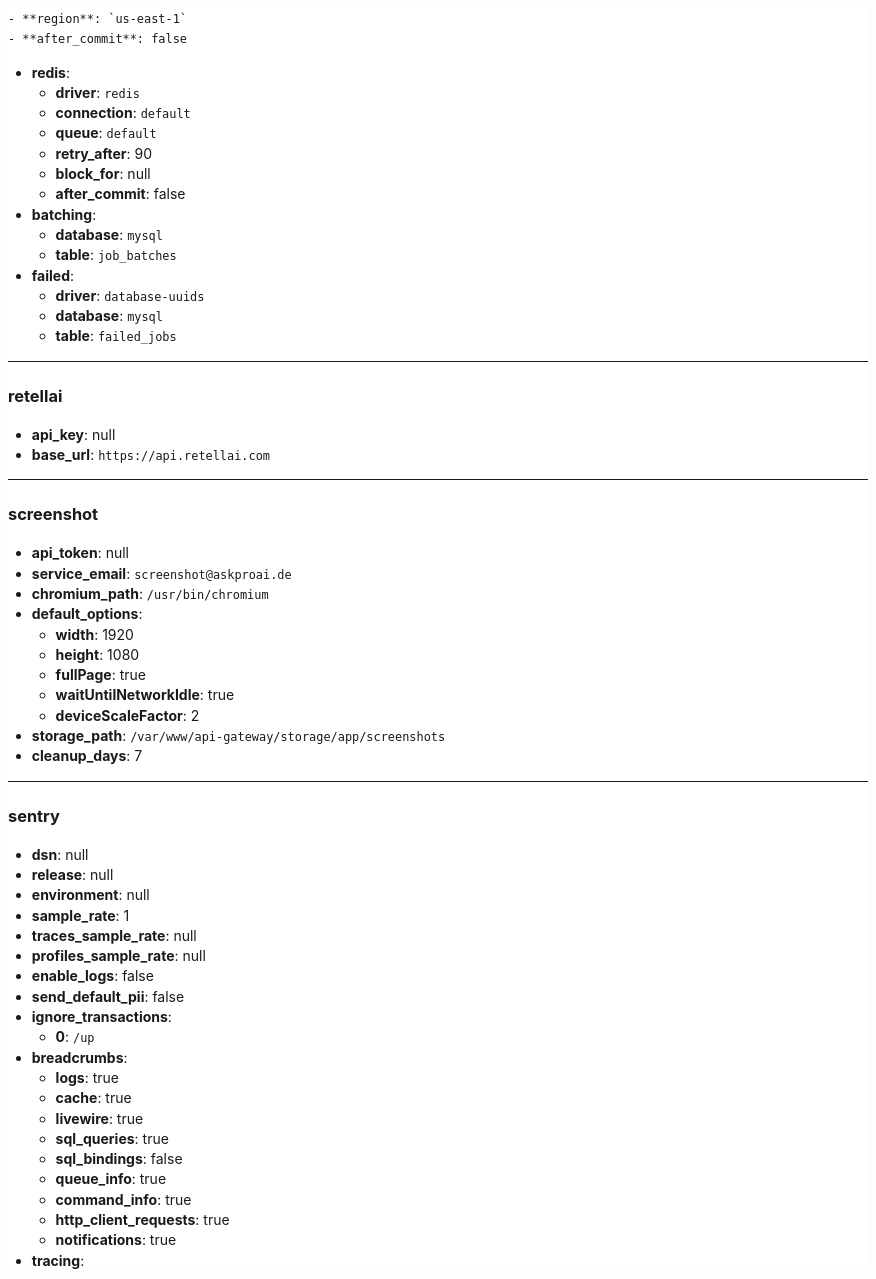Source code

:     - **region**: `us-east-1`
    - **after_commit**: false
  - **redis**:
    - **driver**: `redis`
    - **connection**: `default`
    - **queue**: `default`
    - **retry_after**: 90
    - **block_for**: null
    - **after_commit**: false
- **batching**:
  - **database**: `mysql`
  - **table**: `job_batches`
- **failed**:
  - **driver**: `database-uuids`
  - **database**: `mysql`
  - **table**: `failed_jobs`

---

### retellai

- **api_key**: null
- **base_url**: `https://api.retellai.com`

---

### screenshot

- **api_token**: null
- **service_email**: `screenshot@askproai.de`
- **chromium_path**: `/usr/bin/chromium`
- **default_options**:
  - **width**: 1920
  - **height**: 1080
  - **fullPage**: true
  - **waitUntilNetworkIdle**: true
  - **deviceScaleFactor**: 2
- **storage_path**: `/var/www/api-gateway/storage/app/screenshots`
- **cleanup_days**: 7

---

### sentry

- **dsn**: null
- **release**: null
- **environment**: null
- **sample_rate**: 1
- **traces_sample_rate**: null
- **profiles_sample_rate**: null
- **enable_logs**: false
- **send_default_pii**: false
- **ignore_transactions**:
  - **0**: `/up`
- **breadcrumbs**:
  - **logs**: true
  - **cache**: true
  - **livewire**: true
  - **sql_queries**: true
  - **sql_bindings**: false
  - **queue_info**: true
  - **command_info**: true
  - **http_client_requests**: true
  - **notifications**: true
- **tracing**:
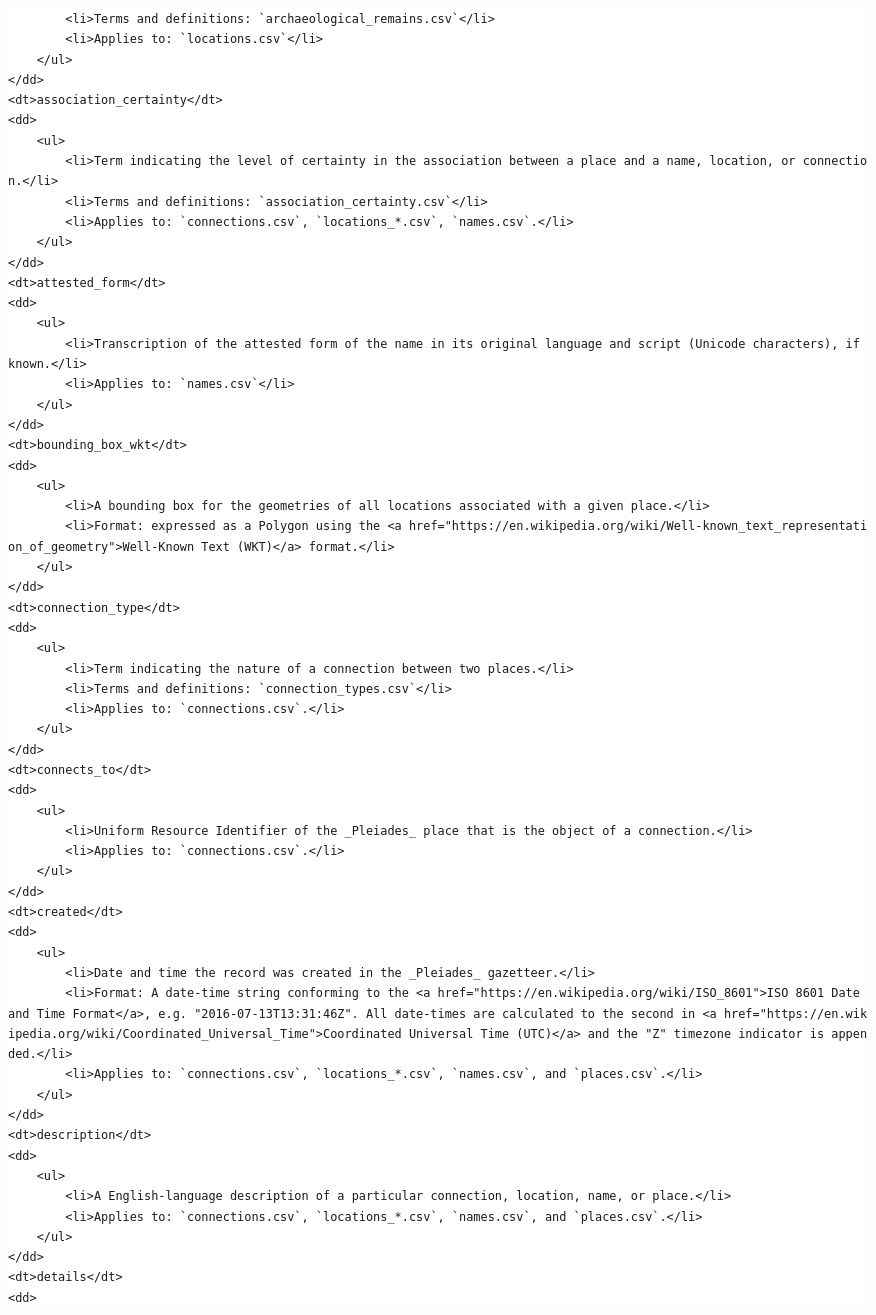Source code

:             <li>Terms and definitions: `archaeological_remains.csv`</li>
            <li>Applies to: `locations.csv`</li>
        </ul>
    </dd>
    <dt>association_certainty</dt>
    <dd>
        <ul>
            <li>Term indicating the level of certainty in the association between a place and a name, location, or connection.</li>
            <li>Terms and definitions: `association_certainty.csv`</li>
            <li>Applies to: `connections.csv`, `locations_*.csv`, `names.csv`.</li>
        </ul>
    </dd>
    <dt>attested_form</dt>
    <dd>
        <ul>
            <li>Transcription of the attested form of the name in its original language and script (Unicode characters), if known.</li>
            <li>Applies to: `names.csv`</li>
        </ul>
    </dd>
    <dt>bounding_box_wkt</dt>
    <dd>
        <ul>
            <li>A bounding box for the geometries of all locations associated with a given place.</li>
            <li>Format: expressed as a Polygon using the <a href="https://en.wikipedia.org/wiki/Well-known_text_representation_of_geometry">Well-Known Text (WKT)</a> format.</li>
        </ul>
    </dd>
    <dt>connection_type</dt>
    <dd>
        <ul>
            <li>Term indicating the nature of a connection between two places.</li>
            <li>Terms and definitions: `connection_types.csv`</li>
            <li>Applies to: `connections.csv`.</li>
        </ul>
    </dd>
    <dt>connects_to</dt>
    <dd>
        <ul>
            <li>Uniform Resource Identifier of the _Pleiades_ place that is the object of a connection.</li>
            <li>Applies to: `connections.csv`.</li>
        </ul>    
    </dd>
    <dt>created</dt>
    <dd>
        <ul>
            <li>Date and time the record was created in the _Pleiades_ gazetteer.</li>
            <li>Format: A date-time string conforming to the <a href="https://en.wikipedia.org/wiki/ISO_8601">ISO 8601 Date and Time Format</a>, e.g. "2016-07-13T13:31:46Z". All date-times are calculated to the second in <a href="https://en.wikipedia.org/wiki/Coordinated_Universal_Time">Coordinated Universal Time (UTC)</a> and the "Z" timezone indicator is appended.</li>
            <li>Applies to: `connections.csv`, `locations_*.csv`, `names.csv`, and `places.csv`.</li>
        </ul>
    </dd>
    <dt>description</dt>
    <dd>
        <ul>
            <li>A English-language description of a particular connection, location, name, or place.</li>
            <li>Applies to: `connections.csv`, `locations_*.csv`, `names.csv`, and `places.csv`.</li>
        </ul>
    </dd>
    <dt>details</dt>
    <dd>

### YOUR OBJECTIVE
Extract from the entries above every line that contains the string "retellai", matching case exactly.

### EXERCISE SOLUTION
### retellai
- **base_url**: `https://api.retellai.com`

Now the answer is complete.